Interpretive Summary: Wheat stem rust caused by Puccinia graminis f. sp. tritici, can cause significant crop loss. The development of resistant cultivars has been the most cost effective means of protecting wheat from rust epidemics. Wheat breeders have deployed resistance genes both individually and by combining multiple resistant genes in cultivars with the hope to extend the resistance durability. A new race of stem rust, TTKSK (Ug99), was discovered in Uganda in 1999. This race renders most of the resistance genes currently deployed ineffective, and is rapidly spreading to other regions of the world. It is therefore important to identify, locate resistance genes on wheat chromosomes, and deploy resistance genes that are still effective against TTKSK. One of these resistance genes, Sr13, was previously assigned to the long arm of chromosome 6A, but its precise map location is not known. We present here the genetic map locations of Sr13 in relation to molecular DNA markers using three mapping populations developed in durum wheat genetic background segregating for the resistance gene. The first population was from the cross between Kofa and UC1113, and the resistance gene was contributed by Kofa. The second and third populations include crosses between Mindum and Medora or Sceptre. In these last two populations the resistance was contributed by Medora and Sceptre. The genetic mapping results based on these three populations showed that the Sr13 gene was located at the similar location, suggesting that these durum lines carry the same resistance gene. These maps will be the foundation for developing diagnostic markers, for high-density mapping, and for the eventual position cloning of Sr13gene.
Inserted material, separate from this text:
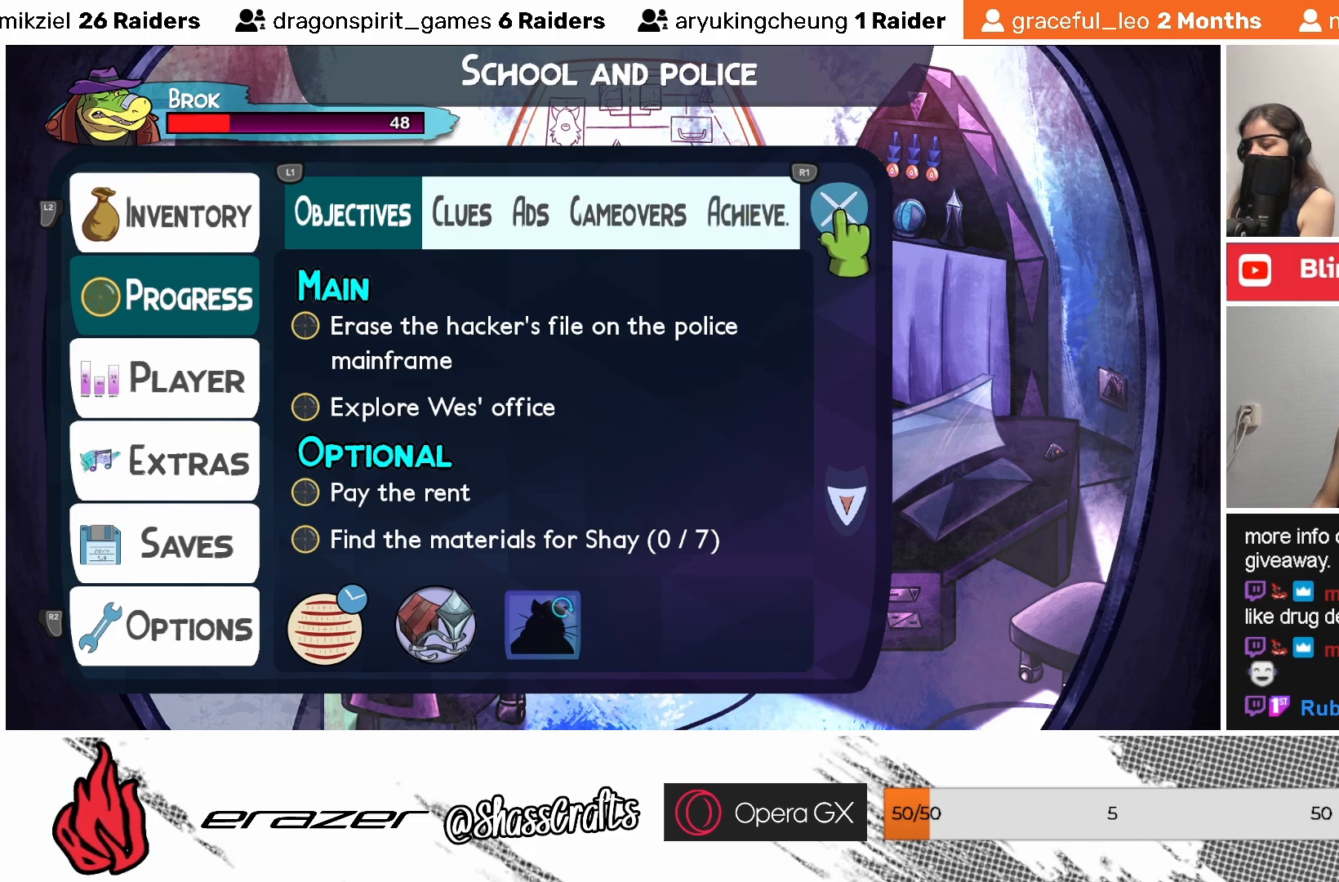
{"buttons": ["DPAD_LEFT"], "left_stick": "center", "events": [[167, "DPAD_RIGHT", "down"], [283, "DPAD_RIGHT", "up"], [417, "DPAD_LEFT", "down"]]}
Technical Abstract: Wheat stem rust caused by Puccinia graminis f. sp. tritici, can cause significant crop loss. To avoid these losses breeders have deployed resistance genes both individually and in combined pyramids with the hope to extend the resistance durability. A new race of stem rust, TTKSK (Ug99), was discovered in Uganda in 1999. This race is virulent on most of the resistance genes currently deployed and is rapidly spreading to other regions of the world. It is therefore important to identify, map, and deploy resistance genes that are still effective against TTKSK. One of these resistance genes, Sr13, was previously assigned to the long arm of chromosome 6A but its precise map location is not known. We present here genetic maps of Sr13 developed from three tetraploid wheat (T. turgidum ssp. durum) mapping populations. The first population includes 93 SSD lines from the cross between durum lines Kofa and UC1113, and the resistance gene was contributed by Kofa and was mapped on the long arm of chromosome 6A between markers Xwmc580 and Xdupw167. The second and third populations include crosses between Mindum and Medora (97 F2 lines) or Sceptre (80 F2 lines). In these last two populations the resistance was contributed by Medora and Sceptre, and was mapped in a similar location as in the Kofa x UC1113. These results suggest that these durum lines carry the same resistance gene. Based on its chromosome location this gene is most likely Sr13. These maps will be the foundation for developing diagnostic markers, for high-density mapping, and for the eventual position cloning of Sr13.